Fuel prices affect everyone
NOVEMBER 13, 2007 (TUESDAY) – I was thinking about gasoline prices and wondering how much tax is included in the price of a gallon. In Texas, it is 38.4 cents. Fifteen states pay less, and 34 states pay more. The highest rate, 62.4 cents, is in California.
The charts I saw can be viewed here.
Aren’t you glad the lawmakers didn’t set a percentage rate per gallon instead of a flat tax per gallon? When gasoline was 87.9 cents per gallon not so long ago, the 38.4 cents tax amounted to 44% of the price. If that same percentage rate prevailed today, the tax included in $2.959 (a recent price) would be $1.30 per gallon, making the total price per gallon, $3.88. (Arithmetic accuracy not guaranteed).
I can almost hear someone saying, “s-h-h-h, don’t give them any ideas!”
Oh, before you look for my profound solutions, let me make clear I don’t have any answers to all this. I’m just observing the situation. That’s the way some of us are – we think a lot but do less. I believe that we will not see the end of the price increases for fuel until they rise to much higher levels. That’s just my opinion. I don’t know why I think that, but neither do I know why the prices have increased as they have. I’m just thinking aloud.

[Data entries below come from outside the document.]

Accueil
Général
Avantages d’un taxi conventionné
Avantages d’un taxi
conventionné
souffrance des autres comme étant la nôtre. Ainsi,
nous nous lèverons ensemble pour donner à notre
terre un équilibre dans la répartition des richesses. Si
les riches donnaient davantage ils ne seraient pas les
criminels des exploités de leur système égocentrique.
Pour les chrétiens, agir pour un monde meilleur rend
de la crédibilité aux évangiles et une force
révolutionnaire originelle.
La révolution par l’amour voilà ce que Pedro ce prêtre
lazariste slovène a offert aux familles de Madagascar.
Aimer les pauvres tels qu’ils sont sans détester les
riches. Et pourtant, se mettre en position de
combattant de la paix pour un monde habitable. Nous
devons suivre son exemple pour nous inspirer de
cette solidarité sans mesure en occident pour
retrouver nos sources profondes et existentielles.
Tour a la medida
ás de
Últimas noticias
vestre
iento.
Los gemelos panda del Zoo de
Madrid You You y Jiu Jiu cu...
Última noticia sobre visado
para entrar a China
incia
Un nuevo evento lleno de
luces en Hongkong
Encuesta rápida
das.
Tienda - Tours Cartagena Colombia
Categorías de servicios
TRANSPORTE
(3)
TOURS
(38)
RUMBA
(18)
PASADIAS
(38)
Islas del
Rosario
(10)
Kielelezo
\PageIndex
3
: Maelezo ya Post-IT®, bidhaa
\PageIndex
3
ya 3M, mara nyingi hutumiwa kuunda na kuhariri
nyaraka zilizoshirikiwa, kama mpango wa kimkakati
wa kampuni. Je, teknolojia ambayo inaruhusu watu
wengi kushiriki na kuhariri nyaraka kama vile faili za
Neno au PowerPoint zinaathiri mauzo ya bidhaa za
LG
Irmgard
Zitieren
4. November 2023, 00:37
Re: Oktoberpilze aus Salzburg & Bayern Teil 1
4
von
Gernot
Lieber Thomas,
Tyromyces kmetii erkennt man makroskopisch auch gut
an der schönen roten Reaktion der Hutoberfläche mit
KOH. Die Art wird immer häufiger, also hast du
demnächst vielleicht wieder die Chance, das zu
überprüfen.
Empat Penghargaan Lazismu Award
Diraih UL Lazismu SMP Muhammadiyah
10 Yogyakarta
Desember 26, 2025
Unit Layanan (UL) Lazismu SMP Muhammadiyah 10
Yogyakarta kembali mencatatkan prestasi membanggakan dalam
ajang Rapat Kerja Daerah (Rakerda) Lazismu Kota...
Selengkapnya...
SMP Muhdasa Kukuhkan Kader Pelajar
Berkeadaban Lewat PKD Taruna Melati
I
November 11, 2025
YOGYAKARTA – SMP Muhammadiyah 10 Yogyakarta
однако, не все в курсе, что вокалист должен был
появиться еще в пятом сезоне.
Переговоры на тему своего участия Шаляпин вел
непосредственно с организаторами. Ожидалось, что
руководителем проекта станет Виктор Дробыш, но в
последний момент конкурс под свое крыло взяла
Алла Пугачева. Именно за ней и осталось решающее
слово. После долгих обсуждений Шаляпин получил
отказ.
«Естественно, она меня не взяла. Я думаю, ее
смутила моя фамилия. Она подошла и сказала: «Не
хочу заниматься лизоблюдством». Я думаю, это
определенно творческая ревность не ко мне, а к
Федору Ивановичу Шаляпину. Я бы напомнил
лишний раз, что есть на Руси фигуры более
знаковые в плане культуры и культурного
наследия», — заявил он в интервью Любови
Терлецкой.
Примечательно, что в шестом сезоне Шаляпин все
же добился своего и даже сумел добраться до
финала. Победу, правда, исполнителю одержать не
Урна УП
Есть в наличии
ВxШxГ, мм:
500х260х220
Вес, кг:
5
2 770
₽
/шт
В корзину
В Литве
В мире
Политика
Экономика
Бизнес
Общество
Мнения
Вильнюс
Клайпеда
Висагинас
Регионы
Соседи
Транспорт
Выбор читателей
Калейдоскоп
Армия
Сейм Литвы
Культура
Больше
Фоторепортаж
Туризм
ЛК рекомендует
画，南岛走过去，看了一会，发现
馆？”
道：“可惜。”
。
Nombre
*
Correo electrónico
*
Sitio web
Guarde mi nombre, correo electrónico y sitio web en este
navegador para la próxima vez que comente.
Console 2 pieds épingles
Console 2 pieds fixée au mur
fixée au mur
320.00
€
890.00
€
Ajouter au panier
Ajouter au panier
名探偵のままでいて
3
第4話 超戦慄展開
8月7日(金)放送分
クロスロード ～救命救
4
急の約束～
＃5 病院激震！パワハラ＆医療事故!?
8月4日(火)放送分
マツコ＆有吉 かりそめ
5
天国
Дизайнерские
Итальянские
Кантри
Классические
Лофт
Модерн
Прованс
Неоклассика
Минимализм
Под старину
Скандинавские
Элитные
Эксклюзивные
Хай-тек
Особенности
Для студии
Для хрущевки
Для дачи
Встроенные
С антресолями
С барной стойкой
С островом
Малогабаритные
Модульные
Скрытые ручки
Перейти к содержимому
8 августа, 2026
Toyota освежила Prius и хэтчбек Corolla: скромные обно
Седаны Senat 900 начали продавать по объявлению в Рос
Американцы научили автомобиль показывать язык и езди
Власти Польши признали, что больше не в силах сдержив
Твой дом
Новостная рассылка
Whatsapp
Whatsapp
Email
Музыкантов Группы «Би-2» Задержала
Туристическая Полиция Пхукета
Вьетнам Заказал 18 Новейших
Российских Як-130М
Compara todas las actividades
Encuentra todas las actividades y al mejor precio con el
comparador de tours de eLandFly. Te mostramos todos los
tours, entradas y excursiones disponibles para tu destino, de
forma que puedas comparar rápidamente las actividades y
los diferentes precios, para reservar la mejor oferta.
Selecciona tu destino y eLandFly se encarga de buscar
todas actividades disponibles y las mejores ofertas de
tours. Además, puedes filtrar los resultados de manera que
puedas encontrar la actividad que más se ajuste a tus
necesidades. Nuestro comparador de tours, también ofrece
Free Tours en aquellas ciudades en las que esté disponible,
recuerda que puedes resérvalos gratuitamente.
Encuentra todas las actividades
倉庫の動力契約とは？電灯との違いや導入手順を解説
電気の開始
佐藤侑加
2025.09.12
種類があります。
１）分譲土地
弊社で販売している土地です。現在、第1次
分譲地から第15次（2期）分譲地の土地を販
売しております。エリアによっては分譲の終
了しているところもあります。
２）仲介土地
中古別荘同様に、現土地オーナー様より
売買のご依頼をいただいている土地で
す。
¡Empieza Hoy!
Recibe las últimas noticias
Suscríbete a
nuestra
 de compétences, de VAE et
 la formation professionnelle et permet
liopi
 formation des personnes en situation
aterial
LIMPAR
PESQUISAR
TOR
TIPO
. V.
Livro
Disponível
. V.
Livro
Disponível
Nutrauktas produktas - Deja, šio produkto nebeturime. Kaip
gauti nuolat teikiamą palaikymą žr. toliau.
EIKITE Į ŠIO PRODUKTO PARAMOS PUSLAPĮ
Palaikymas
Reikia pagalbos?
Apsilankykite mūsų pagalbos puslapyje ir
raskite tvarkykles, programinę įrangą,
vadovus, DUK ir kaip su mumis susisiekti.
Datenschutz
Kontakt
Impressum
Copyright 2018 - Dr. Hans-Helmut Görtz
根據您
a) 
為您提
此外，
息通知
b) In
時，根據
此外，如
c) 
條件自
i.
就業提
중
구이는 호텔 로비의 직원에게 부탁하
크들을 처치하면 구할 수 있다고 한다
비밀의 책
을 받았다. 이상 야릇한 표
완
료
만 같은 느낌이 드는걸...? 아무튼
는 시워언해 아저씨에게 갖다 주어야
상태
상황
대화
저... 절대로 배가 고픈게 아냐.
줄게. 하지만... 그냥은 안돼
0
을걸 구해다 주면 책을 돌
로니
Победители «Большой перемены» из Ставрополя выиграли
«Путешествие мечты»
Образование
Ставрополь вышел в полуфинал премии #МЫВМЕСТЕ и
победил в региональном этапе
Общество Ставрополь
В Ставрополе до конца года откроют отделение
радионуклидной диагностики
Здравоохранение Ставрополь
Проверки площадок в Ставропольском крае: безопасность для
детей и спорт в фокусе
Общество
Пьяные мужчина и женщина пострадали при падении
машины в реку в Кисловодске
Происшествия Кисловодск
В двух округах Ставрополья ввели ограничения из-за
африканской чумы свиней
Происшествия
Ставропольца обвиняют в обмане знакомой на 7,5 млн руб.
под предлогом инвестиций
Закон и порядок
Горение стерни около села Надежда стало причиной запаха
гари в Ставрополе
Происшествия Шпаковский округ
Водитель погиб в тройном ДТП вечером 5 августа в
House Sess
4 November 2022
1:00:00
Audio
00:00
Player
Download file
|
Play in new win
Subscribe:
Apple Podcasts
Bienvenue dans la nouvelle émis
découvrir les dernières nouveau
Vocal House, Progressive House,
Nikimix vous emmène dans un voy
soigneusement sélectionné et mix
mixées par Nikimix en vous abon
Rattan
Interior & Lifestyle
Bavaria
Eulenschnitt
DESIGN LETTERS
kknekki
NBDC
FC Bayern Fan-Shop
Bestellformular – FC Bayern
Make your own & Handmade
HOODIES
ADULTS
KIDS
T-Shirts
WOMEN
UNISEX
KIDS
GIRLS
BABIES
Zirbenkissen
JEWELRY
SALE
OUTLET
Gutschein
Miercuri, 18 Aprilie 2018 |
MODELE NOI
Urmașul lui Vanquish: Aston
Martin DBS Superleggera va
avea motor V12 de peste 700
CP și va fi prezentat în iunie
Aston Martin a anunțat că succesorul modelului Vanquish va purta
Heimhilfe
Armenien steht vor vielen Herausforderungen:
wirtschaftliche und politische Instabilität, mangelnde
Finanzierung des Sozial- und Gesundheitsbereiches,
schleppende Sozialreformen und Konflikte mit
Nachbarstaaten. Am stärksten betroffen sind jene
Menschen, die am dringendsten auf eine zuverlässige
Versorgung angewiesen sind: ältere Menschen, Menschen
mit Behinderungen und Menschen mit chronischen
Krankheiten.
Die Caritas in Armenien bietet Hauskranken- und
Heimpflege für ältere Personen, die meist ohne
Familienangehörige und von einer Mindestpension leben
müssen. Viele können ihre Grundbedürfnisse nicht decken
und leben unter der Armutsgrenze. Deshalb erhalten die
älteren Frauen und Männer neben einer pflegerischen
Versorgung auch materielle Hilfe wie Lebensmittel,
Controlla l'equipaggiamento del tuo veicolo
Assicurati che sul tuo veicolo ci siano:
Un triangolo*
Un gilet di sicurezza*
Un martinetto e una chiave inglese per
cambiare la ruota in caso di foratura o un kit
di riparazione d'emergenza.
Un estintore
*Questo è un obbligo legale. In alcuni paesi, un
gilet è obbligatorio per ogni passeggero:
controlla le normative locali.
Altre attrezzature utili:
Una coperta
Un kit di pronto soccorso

I do know that fuel prices affect everyone, and those hurt the most are the people who quietly try to pay steadily rising prices with very meager fixed and unchanging incomes. Every month they learn to do without something else. They may not even drive automobiles, but everything they buy is affected by higher fuel costs and other inflation factors. The church receives some of its support from people who don’t have enough money to get by. Jesus observed a lady giving her last “penny” to the Temple Offering. He said she gave more than anyone else that day, because she gave sacrificially. As I read this story in the New Testament, the question comes to mind, “Who helped that lady get food on her table, without offending her dignity?” Should we Christians be concerned about such matters in 2007?